Judge Johnson also questioned the result:


¶1 I concur with those portions of this opinion that find Judge Bass had authority to commit Petitioners to custody of the county sheriff for notification of Bureau of Immigration and Customs Enforcement (ICE) of the Department of Homeland Security. I also concur with the portions of the opinion finding that once the Department failed to timely respond to the sheriff’s notification by assuming custody of Petitioners within the time allowed by federal law, no further detention was warranted by the law of this State. I therefore fully concur with the opinion to the extent it concludes that the Petitioners have shown that their ongoing confinement by the Respondents is without any state authority and that they are entitled to the writ of habeas corpus. Lastly, for the reasons stated by the majority, I agree that the Petitioners have failed to demonstrate an entitlement to a writ of prohibition.

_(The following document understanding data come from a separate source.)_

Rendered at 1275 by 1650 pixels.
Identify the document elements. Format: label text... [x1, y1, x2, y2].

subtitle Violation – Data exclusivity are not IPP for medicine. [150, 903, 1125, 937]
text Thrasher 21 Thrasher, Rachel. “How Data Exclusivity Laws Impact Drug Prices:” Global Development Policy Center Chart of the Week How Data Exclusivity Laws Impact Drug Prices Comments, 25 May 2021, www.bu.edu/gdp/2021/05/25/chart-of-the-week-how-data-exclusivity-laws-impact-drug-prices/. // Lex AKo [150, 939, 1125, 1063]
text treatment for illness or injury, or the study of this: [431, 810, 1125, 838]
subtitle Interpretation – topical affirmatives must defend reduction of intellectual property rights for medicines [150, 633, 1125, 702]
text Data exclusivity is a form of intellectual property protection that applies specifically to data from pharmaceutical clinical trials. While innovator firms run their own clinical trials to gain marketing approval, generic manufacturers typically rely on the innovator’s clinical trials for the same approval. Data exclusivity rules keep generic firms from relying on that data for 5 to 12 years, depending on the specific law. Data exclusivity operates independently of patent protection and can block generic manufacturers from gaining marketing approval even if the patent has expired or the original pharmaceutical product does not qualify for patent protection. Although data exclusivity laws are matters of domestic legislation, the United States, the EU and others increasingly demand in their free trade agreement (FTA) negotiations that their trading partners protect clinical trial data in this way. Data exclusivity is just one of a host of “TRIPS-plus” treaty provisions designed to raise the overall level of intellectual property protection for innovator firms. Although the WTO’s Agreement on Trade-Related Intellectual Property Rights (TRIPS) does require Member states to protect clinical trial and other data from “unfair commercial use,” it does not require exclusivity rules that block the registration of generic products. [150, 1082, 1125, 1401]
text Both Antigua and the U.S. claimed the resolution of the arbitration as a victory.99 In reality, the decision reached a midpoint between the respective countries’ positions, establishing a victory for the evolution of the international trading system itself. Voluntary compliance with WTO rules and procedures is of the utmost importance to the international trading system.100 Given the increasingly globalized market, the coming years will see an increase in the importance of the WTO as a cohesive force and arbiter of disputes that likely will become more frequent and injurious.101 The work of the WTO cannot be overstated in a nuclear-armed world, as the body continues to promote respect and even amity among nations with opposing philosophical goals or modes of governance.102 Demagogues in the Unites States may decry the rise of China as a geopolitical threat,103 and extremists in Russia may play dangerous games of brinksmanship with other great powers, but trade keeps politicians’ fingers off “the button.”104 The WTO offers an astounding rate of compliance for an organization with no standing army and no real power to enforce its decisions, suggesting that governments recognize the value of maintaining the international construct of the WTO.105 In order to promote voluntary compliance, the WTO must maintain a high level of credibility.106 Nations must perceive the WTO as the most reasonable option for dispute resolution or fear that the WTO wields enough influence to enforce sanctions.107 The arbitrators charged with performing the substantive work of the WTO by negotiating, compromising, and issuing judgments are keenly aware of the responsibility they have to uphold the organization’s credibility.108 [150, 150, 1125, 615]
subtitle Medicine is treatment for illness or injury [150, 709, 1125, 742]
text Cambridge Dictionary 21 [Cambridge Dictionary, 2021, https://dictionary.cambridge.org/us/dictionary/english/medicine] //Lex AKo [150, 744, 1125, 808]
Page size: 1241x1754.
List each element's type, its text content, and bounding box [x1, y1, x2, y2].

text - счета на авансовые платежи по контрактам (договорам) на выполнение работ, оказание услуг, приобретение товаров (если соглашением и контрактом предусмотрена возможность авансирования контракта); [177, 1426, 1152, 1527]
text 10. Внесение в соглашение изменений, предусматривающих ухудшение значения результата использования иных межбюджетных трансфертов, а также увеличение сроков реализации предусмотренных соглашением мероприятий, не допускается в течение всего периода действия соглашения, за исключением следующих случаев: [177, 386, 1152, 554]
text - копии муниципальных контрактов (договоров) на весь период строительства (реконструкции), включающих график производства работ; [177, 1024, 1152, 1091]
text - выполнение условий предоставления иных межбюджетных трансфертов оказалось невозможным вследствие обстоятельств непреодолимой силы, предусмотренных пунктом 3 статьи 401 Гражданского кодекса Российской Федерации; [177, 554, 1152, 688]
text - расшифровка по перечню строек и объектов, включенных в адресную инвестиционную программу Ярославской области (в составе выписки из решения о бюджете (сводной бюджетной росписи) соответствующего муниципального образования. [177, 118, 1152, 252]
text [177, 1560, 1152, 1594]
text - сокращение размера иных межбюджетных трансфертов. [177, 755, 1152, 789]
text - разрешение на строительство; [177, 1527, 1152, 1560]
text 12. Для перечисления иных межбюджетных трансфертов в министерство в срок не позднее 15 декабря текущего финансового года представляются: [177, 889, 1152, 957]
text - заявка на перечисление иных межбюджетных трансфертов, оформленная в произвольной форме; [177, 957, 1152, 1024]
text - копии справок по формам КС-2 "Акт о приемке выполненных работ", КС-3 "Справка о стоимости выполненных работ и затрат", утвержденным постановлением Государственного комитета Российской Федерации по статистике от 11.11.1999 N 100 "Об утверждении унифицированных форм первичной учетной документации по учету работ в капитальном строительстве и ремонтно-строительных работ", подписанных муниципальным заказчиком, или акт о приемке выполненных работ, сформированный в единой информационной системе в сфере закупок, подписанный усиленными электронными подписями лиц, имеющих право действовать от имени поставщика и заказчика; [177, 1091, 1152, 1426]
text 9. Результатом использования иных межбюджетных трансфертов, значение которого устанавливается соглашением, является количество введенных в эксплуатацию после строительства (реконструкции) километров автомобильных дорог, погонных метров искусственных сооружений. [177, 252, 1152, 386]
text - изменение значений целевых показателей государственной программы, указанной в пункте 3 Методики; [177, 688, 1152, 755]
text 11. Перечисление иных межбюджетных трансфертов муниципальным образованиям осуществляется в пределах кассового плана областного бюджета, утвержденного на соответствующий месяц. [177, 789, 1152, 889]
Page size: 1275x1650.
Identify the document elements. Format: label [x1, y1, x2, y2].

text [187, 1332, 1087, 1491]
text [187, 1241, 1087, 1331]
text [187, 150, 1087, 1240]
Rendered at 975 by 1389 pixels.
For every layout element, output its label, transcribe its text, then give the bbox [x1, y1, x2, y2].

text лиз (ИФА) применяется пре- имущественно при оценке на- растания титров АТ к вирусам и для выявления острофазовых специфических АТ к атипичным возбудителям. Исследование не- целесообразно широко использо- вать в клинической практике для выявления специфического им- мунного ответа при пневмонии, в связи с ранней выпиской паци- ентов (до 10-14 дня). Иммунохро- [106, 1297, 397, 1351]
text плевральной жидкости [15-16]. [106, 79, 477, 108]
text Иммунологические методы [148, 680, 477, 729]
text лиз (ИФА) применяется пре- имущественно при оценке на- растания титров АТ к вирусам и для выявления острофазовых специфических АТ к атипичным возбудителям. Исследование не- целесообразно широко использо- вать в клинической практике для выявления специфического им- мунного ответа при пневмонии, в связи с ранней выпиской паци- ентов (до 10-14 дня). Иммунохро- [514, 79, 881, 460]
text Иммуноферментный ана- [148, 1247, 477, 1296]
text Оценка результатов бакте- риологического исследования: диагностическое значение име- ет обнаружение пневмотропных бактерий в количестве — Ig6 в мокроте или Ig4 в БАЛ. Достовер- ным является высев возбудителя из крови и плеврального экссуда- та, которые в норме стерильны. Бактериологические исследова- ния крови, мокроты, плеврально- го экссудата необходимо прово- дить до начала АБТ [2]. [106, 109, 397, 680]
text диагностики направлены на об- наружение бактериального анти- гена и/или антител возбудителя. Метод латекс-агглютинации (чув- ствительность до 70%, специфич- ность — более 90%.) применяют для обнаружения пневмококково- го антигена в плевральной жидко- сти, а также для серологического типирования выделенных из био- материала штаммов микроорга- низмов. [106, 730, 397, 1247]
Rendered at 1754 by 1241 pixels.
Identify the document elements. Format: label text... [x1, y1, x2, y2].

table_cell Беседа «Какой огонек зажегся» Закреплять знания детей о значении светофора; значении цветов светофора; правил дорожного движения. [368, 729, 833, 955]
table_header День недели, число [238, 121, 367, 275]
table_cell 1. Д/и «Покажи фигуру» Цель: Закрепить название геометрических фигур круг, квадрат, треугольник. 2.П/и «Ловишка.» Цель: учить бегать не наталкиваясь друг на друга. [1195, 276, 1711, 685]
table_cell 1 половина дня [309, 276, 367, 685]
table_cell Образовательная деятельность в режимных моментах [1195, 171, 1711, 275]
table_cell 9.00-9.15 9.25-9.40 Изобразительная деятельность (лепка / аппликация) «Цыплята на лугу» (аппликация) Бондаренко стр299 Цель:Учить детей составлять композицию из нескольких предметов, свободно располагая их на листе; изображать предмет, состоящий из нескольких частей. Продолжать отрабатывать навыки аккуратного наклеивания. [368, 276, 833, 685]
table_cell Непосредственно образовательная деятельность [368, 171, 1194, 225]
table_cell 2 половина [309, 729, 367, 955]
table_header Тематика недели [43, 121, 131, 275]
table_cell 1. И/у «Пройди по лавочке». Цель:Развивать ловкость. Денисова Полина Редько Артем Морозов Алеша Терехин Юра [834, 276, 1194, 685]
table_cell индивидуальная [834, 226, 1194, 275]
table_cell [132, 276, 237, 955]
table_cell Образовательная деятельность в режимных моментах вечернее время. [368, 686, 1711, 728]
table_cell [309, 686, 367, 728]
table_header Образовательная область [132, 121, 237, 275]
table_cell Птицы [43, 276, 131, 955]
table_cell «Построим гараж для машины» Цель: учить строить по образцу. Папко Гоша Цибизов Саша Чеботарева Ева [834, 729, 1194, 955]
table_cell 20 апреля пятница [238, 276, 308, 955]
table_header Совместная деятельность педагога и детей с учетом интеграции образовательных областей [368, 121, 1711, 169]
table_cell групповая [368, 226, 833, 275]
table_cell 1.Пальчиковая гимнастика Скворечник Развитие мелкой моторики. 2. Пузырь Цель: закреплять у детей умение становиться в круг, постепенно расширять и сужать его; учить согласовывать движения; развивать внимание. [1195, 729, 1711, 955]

¶2 I cannot agree, however, with those portions of the majority opinion that: (1) purport to address the propriety of a judge questioning a defendant about his or her citizenship status; (2) reach the sweeping constitutional conclusion by mere assertion that “[n]o statute, administrative rule or executive order can constitutionally require or allow” a judge to inquire from the bench, into any violations of law that are not the subject of the case or controversy before the court; and (3) comment on the wisdom of releasing aliens from state detention when it is not even clear that they would be held in detention by federal authorities while their immigration status is being adjudicated under federal law.

¶3 The necessary question presented for decision in this case is not under what circumstances a judge may question a defendant about his or her citizenship status, nor is it whether the courts of this State are “agencies” that may be constitutionally subjected to certain legislative enactments. The only question to be answered here, as in any habeas action, is simply whether the Petitioners’ detention is lawful. Discussion of these other matters has no bearing on the legality of the Petitioners’ detention, and therefore, in my view, constitutes dictum at best and an unconstitutional advisory opinion at worst.
Conservatives have a terrible tendency to think that because they have elected "their people" to office and then had "their legislation" enacted into law that they have accomplished their goal. This view is naive' at best and subject to cynical manipulation at worst. The fact of the matter is that, under today's political conditions, any duly enacted law passed by the legislature can be overturned either directly or indirectly by the judicial branch. And, until conservatives decide to quit demonizing their lawyers and instead send them out to fight the rest of the battle, they are going to continue to lose.